Munchie et al. discuss alpha and beta thalassemia. They state that alpha thalassemia occurs most often in persons of African and Southeast Asian descent, and beta thalassemia occurs most often in persons of Mediterranean, African, and Southeast Asian descent. They also state that thalassemia traits affects 5 to 30 percent of persons in these ethnic groups. Alpha thalassemia typically results from impaired production of the alpha globin genes (four total) on chromosome 16 while the beta counterpart results from a similar situation of beta genes on chromosome 11. Gel electrophoreses for beta thalassemia normally shows increased amount of hemoglobin A2. Hemoglobin A2 (two alpha and two delta globin chains) is normally a minor component of total hemoglobin, with hemoglobin A (two alpha and two beta globin chains), but in patients with beta thalassemia (both minor and major), decreased beta globin production usually results in increased amounts of hemoglobin A2. Fetal hemoglobin (hemoglobin F) is also typically increased in beta thalassemia trait and is the dominant hemoglobin in beta thalassemia major.

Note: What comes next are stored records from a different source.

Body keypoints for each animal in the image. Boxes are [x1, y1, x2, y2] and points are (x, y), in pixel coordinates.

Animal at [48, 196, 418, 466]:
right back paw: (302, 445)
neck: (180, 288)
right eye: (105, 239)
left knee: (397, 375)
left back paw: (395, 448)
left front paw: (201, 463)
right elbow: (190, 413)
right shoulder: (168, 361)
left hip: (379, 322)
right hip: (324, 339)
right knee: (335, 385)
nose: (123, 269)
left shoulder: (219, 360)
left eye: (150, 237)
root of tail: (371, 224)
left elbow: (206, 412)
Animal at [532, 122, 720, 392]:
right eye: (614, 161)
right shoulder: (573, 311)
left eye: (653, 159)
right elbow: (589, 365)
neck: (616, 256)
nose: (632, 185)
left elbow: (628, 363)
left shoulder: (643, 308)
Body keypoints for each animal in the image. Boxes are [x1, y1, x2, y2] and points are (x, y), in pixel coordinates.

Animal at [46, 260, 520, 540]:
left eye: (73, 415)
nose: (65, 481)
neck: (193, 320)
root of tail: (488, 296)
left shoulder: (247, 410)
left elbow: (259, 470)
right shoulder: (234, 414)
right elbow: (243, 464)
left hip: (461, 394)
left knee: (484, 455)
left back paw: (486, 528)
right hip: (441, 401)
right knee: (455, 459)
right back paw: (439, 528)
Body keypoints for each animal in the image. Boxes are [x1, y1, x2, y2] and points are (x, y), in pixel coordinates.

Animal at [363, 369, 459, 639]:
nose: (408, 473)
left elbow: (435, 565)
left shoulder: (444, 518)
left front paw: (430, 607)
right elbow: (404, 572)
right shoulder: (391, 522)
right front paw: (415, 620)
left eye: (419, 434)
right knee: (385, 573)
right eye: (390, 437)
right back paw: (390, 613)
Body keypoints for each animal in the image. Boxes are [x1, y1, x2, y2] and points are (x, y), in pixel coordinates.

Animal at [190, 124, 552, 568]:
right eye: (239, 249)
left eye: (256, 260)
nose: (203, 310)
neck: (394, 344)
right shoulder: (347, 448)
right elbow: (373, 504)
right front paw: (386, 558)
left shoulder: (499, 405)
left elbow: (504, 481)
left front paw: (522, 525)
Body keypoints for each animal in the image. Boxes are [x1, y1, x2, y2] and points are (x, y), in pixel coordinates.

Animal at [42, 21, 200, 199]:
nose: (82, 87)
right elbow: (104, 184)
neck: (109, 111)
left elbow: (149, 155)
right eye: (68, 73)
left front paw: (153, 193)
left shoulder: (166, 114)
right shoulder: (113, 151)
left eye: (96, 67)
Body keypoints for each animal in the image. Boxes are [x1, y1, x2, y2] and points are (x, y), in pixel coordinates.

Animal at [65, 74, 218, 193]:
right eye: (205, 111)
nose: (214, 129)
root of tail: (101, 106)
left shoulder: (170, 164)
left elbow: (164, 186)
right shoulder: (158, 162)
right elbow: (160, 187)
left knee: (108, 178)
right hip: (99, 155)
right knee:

Sherief et al. report on nutrition in children suffering from beta thalassemia. In their retrospective study, they report that there was a significant decrease of vitamins A, C, E, and B12 and trace elements zinc, copper, and selenium in thalassemic patients compared to their matched controls. They also report that total homocysteine and methylmalonic acid levels were significantly elevated in patients due to vitamin deficiencies and recommend more frequent nutritional testing in patients suffering from thalassemias.

Figure A shows microcytic red blood cells along with target cells and teardrop cells.

Incorrect Answers:
Answer 1 and 2: Alpha thalassemias would present with increased levels of beta globin chains and gamma globin chains. In disorders where 3 or 4 of the alpha chains were affected, there would be an increase in Hemoglobin H and Hemoglobin Bart's corresponding to above chains, respectively.
Answer 4: Beta thalassemia major affects both of the globin genes and would normally present with jaundice, pallor, skeletal abnormalities, splenomegaly. It would also require lifelong blood transfusions and is less likely in this asymptomatic patients.
Answer 5: The patient has normal iron studies so it is unlikely he has iron deficiency anemia.